Jean Stapleton and Carroll O'Conner in "All In the Family."

Fans of “All in the Family” can find every episode and loads of bonus features in a new DVD box-set release of the seminal TV series on store shelves this week.

“All in the Family: The Complete Series” (Shout! 1970-79, 28 discs, $199.99, 213 episodes, new interview with producer Norman Lear, two documentaries, two original pilots; pilots of spinoffs “Gloria,” “Archie Bunker’s Place” and “704 Hauser,” 40-page booklet). Younger people may not realize just how influential, intelligent and laugh-out-loud funny “All in the Family” was — and still is. But all it takes is watching a few episodes. Nothing today comes close to its quality, and blue-collar sitcoms that followed and allegedly aimed for the same sensibility missed the point and instead merely wallowed in crass gags. Think “Roseanne” and “Married With Children.”
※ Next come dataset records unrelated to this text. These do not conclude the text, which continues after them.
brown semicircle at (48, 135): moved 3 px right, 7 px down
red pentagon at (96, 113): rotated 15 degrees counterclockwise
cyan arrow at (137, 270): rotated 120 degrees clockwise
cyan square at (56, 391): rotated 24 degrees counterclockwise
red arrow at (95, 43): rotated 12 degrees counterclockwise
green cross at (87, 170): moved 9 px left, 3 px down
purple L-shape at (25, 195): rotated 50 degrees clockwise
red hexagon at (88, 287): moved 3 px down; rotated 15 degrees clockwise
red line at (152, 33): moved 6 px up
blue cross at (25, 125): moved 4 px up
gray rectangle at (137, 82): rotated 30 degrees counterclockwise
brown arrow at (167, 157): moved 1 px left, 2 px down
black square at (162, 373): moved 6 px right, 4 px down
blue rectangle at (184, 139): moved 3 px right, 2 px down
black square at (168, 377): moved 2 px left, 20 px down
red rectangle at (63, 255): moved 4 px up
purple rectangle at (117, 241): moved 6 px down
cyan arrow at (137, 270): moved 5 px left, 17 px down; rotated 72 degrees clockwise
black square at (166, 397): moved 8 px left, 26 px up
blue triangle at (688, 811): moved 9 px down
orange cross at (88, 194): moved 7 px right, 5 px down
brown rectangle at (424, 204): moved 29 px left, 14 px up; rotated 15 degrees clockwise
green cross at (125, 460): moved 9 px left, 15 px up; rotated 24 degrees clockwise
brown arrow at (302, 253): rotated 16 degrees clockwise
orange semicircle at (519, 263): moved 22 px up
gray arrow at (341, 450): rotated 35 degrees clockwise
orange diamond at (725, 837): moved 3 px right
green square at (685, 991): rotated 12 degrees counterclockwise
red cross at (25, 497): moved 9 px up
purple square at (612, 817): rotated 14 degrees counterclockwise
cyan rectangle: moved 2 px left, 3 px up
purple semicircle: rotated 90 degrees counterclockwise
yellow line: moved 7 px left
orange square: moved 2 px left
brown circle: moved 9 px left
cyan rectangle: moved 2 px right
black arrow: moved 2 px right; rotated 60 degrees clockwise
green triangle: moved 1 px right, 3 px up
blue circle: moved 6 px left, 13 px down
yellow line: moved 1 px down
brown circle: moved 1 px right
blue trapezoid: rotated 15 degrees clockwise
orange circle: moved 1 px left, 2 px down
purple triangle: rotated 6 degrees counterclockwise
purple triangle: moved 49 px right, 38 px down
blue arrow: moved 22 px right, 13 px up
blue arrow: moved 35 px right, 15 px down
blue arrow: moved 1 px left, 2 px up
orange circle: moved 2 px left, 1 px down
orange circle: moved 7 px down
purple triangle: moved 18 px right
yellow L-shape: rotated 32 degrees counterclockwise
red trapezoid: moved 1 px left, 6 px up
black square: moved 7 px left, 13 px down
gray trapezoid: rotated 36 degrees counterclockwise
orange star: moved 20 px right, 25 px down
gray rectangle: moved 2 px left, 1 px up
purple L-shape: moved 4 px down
When “All in the Family” debuted in 1970 — focusing on uneducated right-wing bigot Archie Bunker (brilliantly played by Carroll O’Connor) and his ditsy but guileless wife Edith (Jean Stapleton), along with their innocent daughter Gloria (Sally Struthers) and her left-wing hippie college-student husband Mike, aka “Meathead” (Rob Reiner) — new ground was broken in ways that were initially a bit off-putting.

It it’s first year, the ratings were abysmal and the show was in danger of being canceled. But summer reruns brought in surprisingly big numbers and when Season 2 got going, “All in the Family” shot up to the No. 1 spot and stayed there for five successive seasons. And for the rest of its nine-year run, it never fell below 12th place.

Although it was sometimes an uncomfortable mirror to society, the show was also so smart and so hilarious that the viewing audience couldn’t help but embrace it, sparking weekly water-cooler discussions, especially after some of its more controversial episodes. Audience members were also forced to re-examine their feelings regarding people of other races and cultures. And thus the thought-provoking sitcom with dramatic themes was born.

“The Streets of San Francisco: Season 5, Volume 1 & Volume 2” (CBS/Paramount, 1976-77, six discs, $89.98, 24 episodes). Michael Douglas leaves the show following the two-part opener as Karl Malden gets a new partner, Richard Hatch. Douglas’ departure signaled the death knell for this popular police procedural but the final season’s scripts are well written and performed, making for a satisfying wrap-up. (Each 12-episode volume is also available separately, $42.99 each.)

“Copper: Season One” (BBC, 2012, three discs, $49.98, 10 episodes, deleted scenes, audio commentary, featurettes). The first original scripted series for the BBC America cable channel is filled with interesting ideas and boasts a fine cast led by Tom Weston-Jones as a police detective in 1864 New York. Set roughly during the same period as the AMC cable show “Hell on Wheels,” but at the other end of the country, this show is equally dark, brooding and grimy. And like that show, its anti-hero protagonist takes some getting used to.

“Upstairs Downstairs: Season Two” (BBC, 2012, two discs, $34.98, featurette). The second season of this reboot of the beloved ’70s series finds London uneasy as World War II looms, and the Eaton Place household, though it seems to be running smoothly, is burdened by secrets of both the family and the servants. Nicely rebuilt version of the show is enjoyable for fans of British soap operas.

“Last of the Summer Wine: Vintage 1995” (BBC, 1995, two discs, $34.98, eight episodes, hourlong special: “The Man Who Nearly Knew Pavarotti”). Wacky British sitcom adventures of Foggy, Compo and Clegg as they get involved with an amateur astronaut, a mysterious motorcyclist and a hermit discarding his van. The special features Norman Wisdom as a would-be pianist with stage fright.

“The Kathy Griffin Collection: Red, White & Raw” (Shout! 2009-2011, $24.97, seven episodes, deleted scenes). Seven of Griffin’s TV specials, uncensored and profane, for fans of the foul-mouthed comic.